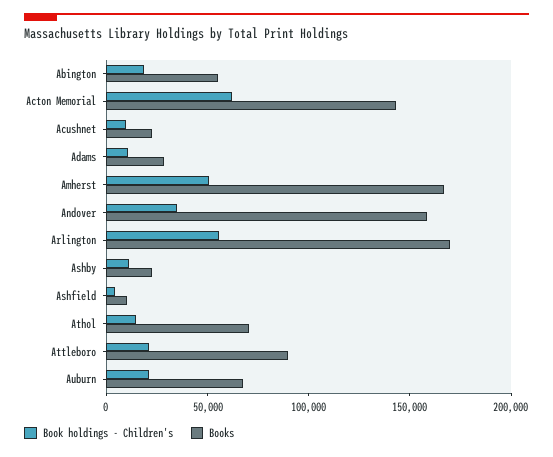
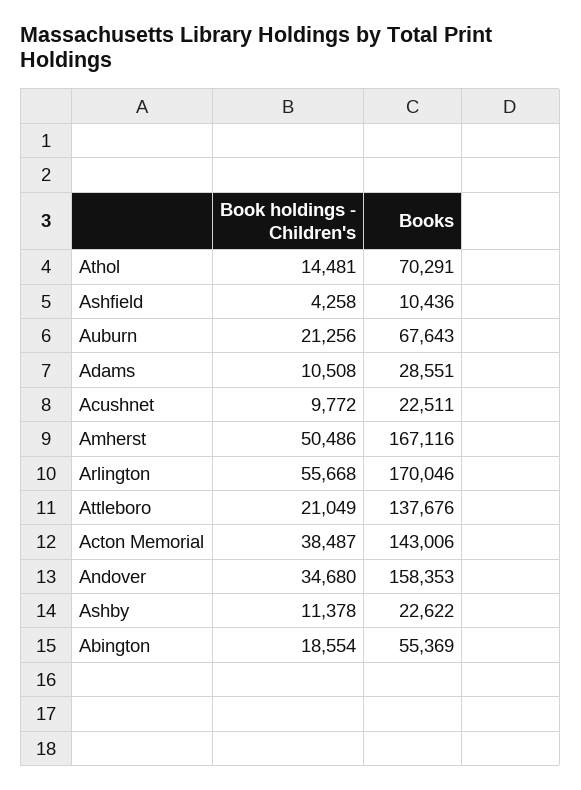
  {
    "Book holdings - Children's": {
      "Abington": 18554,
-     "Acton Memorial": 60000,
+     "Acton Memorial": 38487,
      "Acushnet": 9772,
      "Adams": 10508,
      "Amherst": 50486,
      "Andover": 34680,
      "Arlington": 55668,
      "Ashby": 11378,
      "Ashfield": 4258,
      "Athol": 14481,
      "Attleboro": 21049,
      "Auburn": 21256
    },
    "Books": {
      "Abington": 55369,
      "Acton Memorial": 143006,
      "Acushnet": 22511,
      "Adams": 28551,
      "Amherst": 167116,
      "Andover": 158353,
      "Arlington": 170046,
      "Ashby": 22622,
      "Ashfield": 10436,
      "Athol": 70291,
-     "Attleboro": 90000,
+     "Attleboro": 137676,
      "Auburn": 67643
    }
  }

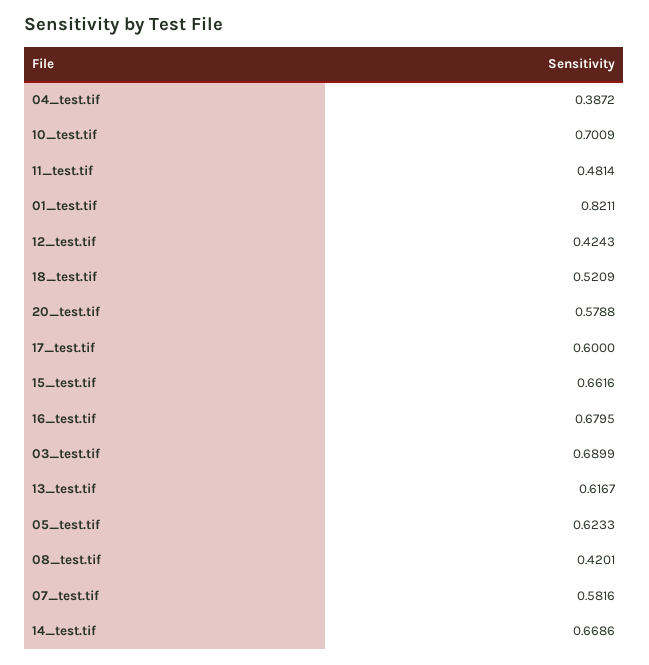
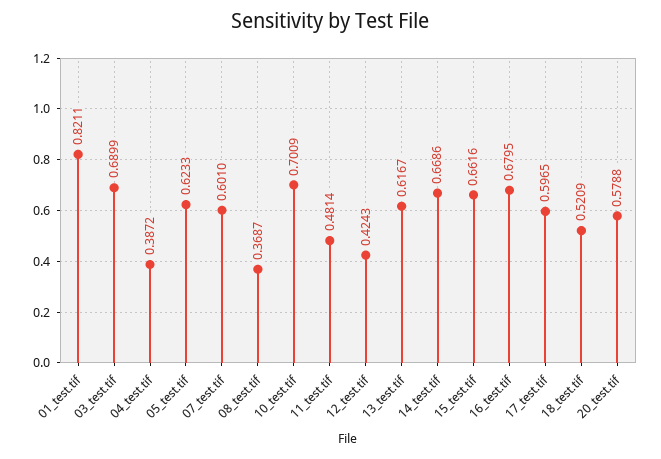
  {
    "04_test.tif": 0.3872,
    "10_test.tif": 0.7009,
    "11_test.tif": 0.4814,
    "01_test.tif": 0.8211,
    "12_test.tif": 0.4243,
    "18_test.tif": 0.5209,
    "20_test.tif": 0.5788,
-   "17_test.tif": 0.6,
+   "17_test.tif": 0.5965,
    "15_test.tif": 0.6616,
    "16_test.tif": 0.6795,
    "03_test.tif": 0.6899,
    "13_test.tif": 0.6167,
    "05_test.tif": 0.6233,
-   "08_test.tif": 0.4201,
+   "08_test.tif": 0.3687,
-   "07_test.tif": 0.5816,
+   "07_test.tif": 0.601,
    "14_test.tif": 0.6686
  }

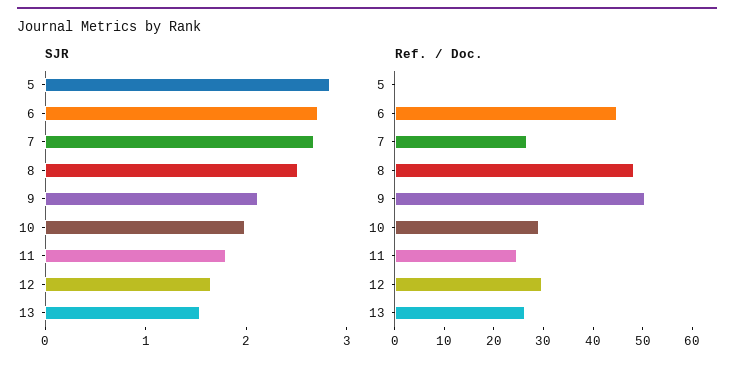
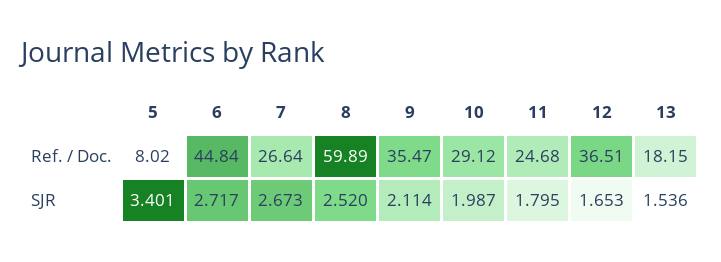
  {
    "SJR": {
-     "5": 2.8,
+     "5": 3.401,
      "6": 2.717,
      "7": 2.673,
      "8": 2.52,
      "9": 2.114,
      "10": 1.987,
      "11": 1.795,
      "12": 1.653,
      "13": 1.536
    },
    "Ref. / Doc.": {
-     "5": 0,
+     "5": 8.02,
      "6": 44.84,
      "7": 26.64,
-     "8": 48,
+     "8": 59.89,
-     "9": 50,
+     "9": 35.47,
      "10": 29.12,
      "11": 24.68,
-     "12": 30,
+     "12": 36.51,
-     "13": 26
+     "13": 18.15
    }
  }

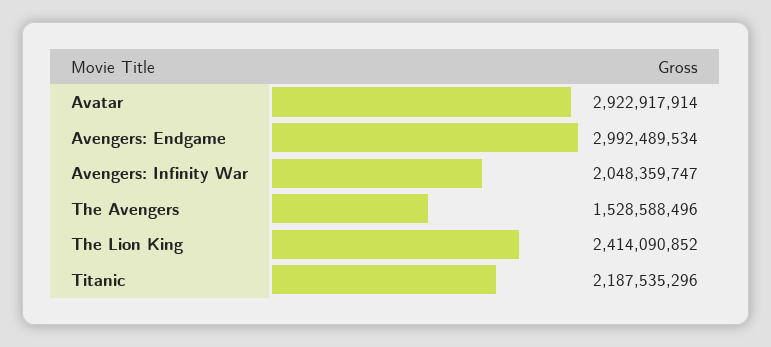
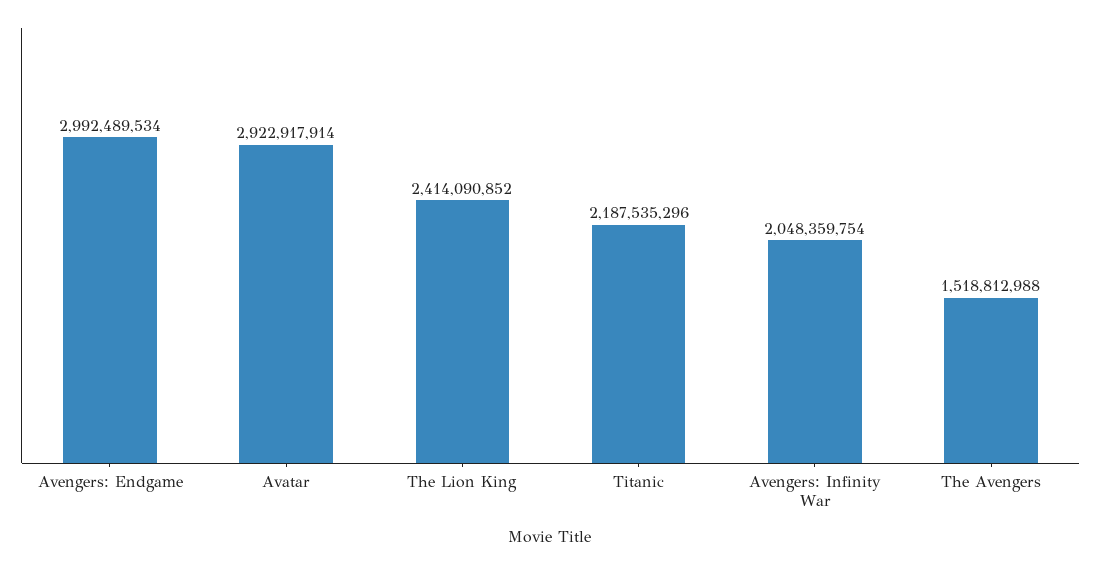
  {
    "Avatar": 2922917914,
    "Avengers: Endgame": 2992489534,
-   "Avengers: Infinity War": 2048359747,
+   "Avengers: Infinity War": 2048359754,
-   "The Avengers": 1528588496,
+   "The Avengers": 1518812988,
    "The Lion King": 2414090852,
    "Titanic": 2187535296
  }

WHAT THE TASK REQUIRES
Show every line of the material above in which "Avengers" is present.

SOLUTION TO THIS TASK
    "Avengers: Endgame": 2992489534,
-   "Avengers: Infinity War": 2048359747,
+   "Avengers: Infinity War": 2048359754,
-   "The Avengers": 1528588496,
+   "The Avengers": 1518812988,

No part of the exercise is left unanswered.